It
took place in the corner of my study. The
act didn't take very long but its significance will be etched into my mind for
the rest of my life. Last Monday night,
the 28th March and the evening following the 25th Adar, I switched
off the electric memorial light that has been illuminated since the 7th April, corresponding
with the 25th Nissan. The day that my
mother both passed away and was later interred.
The
strange vagaries of the Hebrew calendar were not lost on me. In any other year, this action should have
occurred on the exact anniversary of my mother's death. She left us three days after Pesach but our
religion dictates that one does not mourn a parent for more than a maximum of
twelve lunar months. The Talmud (Shabbat
152b) tells us that over that period of time, a person's soul (the Ruach
element) ascends and descends to the body.
When these months have been completed, the Ruach rises to heaven and no
longer returns (although another part of the soul, the Nefesh, stays with the
body, in the grave, forever).
The
passage of time is strange and ending my mourning a month early, although of
course, this isn't the case, seems like a shortcut to something I feel that I
don't deserve.
My
servitude to honouring my mother through the Aveilut should run its full course. Dare I move into this new state of mind?
In
removing the memorial light, I started a new chapter of my life. My official mourning was now over and I now
entered a new phase of my existence which meant returning to a sense of
'normality', albeit without the physical presence of my mother. It felt very odd to have ended my Aveilut and
almost wrong.
That
was until Stephnie said gently, "This is what your mother would have
wanted."
I
guess the Israelites might have felt something akin to this. After hundreds of years of slavery and finding
themselves in the midst of the destruction of Egypt wreaked by the plagues,
this command would have left them speechless:
Then
the Lord spoke to Moshe and Aharon in the land of Egypt. He said, "This month shall be to you the
beginning of the months; the opening of the year, this month will be for
you."
The
nation was then given the instructions to take a lamb on the tenth day of the
month and prepare it for what would become the night of their first seder
whilst Gd enacted His final plague on the Egyptians.
And
on which day were they to be given this command?
Today,
Rosh Chodesh Nissan. The very same day
that a year later would see the inauguration of the Mishkan and induction of
Aharon and his sons.
In
our lives, moving from one phase to the next is never easy and, at times, it is
extraordinarily challenging. We need a
metaphorical guard rail to hold onto, to avoid falling into the gaping hole
that we fear lies beneath us. The Torah,
in describing the very first mitzvah given to the Children of Israel, is
perhaps providing that security blanket.
How
can you find something to grasp when the world around you is spinning? Start by understanding the centrality of time
in our lives in the guise of our calendar.
Whether or not I was ready to make that jump, from the 25th of Adar when I was an Avel, to the 26th, when this no longer applied, was immaterial.

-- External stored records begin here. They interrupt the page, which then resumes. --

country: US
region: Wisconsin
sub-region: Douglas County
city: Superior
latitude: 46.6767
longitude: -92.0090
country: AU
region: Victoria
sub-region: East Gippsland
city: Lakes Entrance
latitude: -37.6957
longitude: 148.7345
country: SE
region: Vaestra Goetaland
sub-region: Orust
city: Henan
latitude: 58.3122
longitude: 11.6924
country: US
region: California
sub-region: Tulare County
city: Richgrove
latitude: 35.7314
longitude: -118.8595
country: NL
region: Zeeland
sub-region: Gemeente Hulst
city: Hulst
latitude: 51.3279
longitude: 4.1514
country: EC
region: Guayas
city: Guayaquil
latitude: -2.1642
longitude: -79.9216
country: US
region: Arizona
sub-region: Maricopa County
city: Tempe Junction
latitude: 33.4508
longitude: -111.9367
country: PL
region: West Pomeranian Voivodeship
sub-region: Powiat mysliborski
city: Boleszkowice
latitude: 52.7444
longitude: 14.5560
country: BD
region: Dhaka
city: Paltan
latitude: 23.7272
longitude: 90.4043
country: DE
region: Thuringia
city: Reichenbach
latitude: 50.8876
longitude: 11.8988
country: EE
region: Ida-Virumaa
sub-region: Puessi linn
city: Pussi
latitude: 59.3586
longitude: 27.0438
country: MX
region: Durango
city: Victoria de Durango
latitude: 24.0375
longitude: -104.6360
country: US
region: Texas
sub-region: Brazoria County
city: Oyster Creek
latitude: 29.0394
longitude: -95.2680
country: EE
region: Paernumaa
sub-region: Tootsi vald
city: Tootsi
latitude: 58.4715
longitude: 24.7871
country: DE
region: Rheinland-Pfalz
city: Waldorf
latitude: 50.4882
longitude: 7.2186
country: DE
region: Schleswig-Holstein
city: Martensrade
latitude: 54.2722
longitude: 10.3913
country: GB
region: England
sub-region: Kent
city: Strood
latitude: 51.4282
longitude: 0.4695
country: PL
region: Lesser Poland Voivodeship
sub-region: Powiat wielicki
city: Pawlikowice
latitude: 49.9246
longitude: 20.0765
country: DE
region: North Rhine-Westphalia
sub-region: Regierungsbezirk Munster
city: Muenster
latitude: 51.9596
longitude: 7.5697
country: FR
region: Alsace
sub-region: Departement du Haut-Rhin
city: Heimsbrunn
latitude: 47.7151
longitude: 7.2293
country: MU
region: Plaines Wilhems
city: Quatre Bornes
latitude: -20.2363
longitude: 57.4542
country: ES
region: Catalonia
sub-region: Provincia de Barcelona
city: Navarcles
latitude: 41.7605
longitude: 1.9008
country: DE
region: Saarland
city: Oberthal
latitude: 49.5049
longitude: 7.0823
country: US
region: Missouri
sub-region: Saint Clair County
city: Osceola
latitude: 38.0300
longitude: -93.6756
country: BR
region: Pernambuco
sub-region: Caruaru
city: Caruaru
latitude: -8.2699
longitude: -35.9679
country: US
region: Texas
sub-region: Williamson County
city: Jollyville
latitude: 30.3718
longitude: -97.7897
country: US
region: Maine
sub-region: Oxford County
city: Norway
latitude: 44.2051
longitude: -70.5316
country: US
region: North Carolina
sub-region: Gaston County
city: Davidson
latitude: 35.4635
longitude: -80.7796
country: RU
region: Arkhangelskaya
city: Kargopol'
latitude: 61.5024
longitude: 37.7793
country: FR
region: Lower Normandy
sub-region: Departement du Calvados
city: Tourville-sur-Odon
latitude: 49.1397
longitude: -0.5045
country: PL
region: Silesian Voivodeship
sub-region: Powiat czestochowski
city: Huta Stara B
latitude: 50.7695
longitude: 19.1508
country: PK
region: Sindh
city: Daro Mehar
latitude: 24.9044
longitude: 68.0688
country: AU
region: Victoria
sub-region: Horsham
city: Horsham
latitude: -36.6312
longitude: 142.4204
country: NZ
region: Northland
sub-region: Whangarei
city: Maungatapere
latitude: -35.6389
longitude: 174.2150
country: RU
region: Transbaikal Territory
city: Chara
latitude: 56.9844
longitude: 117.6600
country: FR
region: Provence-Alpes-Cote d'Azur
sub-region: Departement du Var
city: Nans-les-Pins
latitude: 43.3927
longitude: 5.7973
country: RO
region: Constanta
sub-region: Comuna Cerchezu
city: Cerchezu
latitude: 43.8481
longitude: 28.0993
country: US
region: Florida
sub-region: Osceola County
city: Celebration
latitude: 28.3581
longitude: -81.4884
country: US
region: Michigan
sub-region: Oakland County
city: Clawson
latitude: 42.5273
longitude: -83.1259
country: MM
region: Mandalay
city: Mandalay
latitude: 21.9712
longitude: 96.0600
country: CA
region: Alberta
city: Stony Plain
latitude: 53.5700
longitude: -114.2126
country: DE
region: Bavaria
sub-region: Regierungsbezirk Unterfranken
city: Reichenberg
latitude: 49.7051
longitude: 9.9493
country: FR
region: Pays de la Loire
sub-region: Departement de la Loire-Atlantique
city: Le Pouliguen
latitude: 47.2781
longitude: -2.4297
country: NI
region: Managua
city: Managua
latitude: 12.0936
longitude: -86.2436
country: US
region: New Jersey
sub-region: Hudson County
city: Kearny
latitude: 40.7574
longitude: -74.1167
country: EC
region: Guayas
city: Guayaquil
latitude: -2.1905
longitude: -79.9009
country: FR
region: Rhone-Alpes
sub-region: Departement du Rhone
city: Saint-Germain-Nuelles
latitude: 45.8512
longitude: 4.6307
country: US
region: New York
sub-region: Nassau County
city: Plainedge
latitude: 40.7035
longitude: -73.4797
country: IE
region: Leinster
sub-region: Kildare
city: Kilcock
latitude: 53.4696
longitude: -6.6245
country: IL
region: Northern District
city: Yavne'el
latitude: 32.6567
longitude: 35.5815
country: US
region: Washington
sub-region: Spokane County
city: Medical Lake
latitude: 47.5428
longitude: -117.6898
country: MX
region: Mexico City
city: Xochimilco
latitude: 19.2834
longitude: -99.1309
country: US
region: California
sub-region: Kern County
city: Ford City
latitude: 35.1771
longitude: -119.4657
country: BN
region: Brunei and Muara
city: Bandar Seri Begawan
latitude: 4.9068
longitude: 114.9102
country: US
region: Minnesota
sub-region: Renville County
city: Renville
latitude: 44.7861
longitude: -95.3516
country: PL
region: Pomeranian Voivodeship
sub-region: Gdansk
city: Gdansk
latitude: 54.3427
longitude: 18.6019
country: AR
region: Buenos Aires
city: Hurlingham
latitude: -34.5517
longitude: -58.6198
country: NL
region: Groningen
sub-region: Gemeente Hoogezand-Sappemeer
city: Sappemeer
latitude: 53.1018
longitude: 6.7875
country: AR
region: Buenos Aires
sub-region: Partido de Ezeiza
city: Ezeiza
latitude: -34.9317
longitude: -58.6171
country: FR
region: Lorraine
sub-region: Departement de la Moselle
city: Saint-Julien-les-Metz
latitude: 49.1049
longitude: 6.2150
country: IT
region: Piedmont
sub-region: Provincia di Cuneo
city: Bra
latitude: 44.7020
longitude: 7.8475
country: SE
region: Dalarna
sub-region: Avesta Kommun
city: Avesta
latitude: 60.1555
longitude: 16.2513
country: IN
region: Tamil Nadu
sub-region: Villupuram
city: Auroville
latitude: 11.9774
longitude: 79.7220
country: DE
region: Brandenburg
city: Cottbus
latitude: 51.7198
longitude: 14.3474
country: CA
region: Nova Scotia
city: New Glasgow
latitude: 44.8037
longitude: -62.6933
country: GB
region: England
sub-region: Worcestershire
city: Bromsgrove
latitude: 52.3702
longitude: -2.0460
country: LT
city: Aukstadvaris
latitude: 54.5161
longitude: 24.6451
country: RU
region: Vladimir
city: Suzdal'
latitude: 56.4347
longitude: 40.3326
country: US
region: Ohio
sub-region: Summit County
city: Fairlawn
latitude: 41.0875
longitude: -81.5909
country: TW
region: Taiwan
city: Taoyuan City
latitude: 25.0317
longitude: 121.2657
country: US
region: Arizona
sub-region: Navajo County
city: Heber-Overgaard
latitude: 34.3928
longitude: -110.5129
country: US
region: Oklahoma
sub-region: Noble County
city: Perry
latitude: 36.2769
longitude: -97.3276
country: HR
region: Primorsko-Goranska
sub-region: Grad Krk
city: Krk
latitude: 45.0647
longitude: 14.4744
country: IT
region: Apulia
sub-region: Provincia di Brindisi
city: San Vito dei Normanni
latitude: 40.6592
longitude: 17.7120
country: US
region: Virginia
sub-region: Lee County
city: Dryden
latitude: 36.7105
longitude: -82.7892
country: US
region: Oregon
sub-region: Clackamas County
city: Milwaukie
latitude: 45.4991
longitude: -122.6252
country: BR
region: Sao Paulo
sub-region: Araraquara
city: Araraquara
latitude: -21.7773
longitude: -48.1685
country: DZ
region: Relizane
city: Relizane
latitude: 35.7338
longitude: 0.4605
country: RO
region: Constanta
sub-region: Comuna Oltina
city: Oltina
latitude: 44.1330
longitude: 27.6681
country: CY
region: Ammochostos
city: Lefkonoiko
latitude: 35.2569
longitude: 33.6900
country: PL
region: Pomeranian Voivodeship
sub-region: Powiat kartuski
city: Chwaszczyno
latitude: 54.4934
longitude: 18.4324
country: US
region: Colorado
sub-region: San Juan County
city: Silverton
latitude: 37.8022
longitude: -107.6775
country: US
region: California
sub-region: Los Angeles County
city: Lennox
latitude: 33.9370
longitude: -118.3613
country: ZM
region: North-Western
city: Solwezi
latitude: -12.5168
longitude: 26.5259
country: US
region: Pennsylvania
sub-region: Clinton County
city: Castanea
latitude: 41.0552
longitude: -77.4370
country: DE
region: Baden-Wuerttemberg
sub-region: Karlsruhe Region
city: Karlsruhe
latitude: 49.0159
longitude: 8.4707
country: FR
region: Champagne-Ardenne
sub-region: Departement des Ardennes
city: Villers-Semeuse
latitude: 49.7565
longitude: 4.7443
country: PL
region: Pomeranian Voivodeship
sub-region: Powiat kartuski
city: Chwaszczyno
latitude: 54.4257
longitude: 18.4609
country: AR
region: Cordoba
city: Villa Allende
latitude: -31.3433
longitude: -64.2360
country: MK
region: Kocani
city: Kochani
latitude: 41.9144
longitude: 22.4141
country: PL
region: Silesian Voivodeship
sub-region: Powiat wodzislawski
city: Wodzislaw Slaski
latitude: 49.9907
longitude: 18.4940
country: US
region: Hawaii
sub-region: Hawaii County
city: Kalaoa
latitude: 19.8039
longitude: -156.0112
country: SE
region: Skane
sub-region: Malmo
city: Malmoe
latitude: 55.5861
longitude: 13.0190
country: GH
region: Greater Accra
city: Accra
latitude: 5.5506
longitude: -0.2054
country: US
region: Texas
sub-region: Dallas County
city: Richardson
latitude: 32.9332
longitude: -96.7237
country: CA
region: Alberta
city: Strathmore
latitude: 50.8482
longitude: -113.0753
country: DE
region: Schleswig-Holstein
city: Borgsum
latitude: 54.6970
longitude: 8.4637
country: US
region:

I had no choice. Our religion dictates that twelve calendar months Aveilut do make. And that is it. No more. No less. If Gd let us know that the importance of creating a calendar meant installing a dividing line between the bondage of Egypt and the journey to freedom, who was I was to argue? Before the end of the plagues; before the first Seder; before the Exodus and the splitting of the sea and even before the giving of the Torah - it was the mitzvah to establish a calendar that set the path upon which we have travelled for five millennia.
Towards the end of my year, a thoughtful and caring friend did something wonderful for me. He commissioned a lady to crochet a kippah for me with the legend 'Kan Sham Uvechol Makom - כאן שם ובכל מקום' which translates as 'Here, there and everywhere'. He told me he thought of this as he knew that as I reach the first anniversary of her passing, I will wear the kippah and think about how my mother is always 'here, there and everywhere' in my life (and he knows what a Beatles' nut I am).
Time,
by its very nature exists here, there and everywhere. We live within its borders and it governs our
every move. Without it, we are
rudderless. With it, we are imprisoned.
That
is why, by instructing us to establish our own calendar, Gd started off by
populating it with some key dates - Pesach, Rosh Hashanah, Yom Kippur, Sukkot
and Shemini Atzeret. We then added the
rest and included in this, the idea of setting down the boundaries for what
constitutes a mourning period. And like
everything else in the calendar, it too has its time.
As
King Solomon wrote in Kohelet:
Everything
has a moment; a time for every action beneath the sky. There is a time for birth and a time for
death...a time to weep, a time to laugh; a time for eulogy and a time for
dance.
Please
Gd, we will soon find a time to laugh and dance.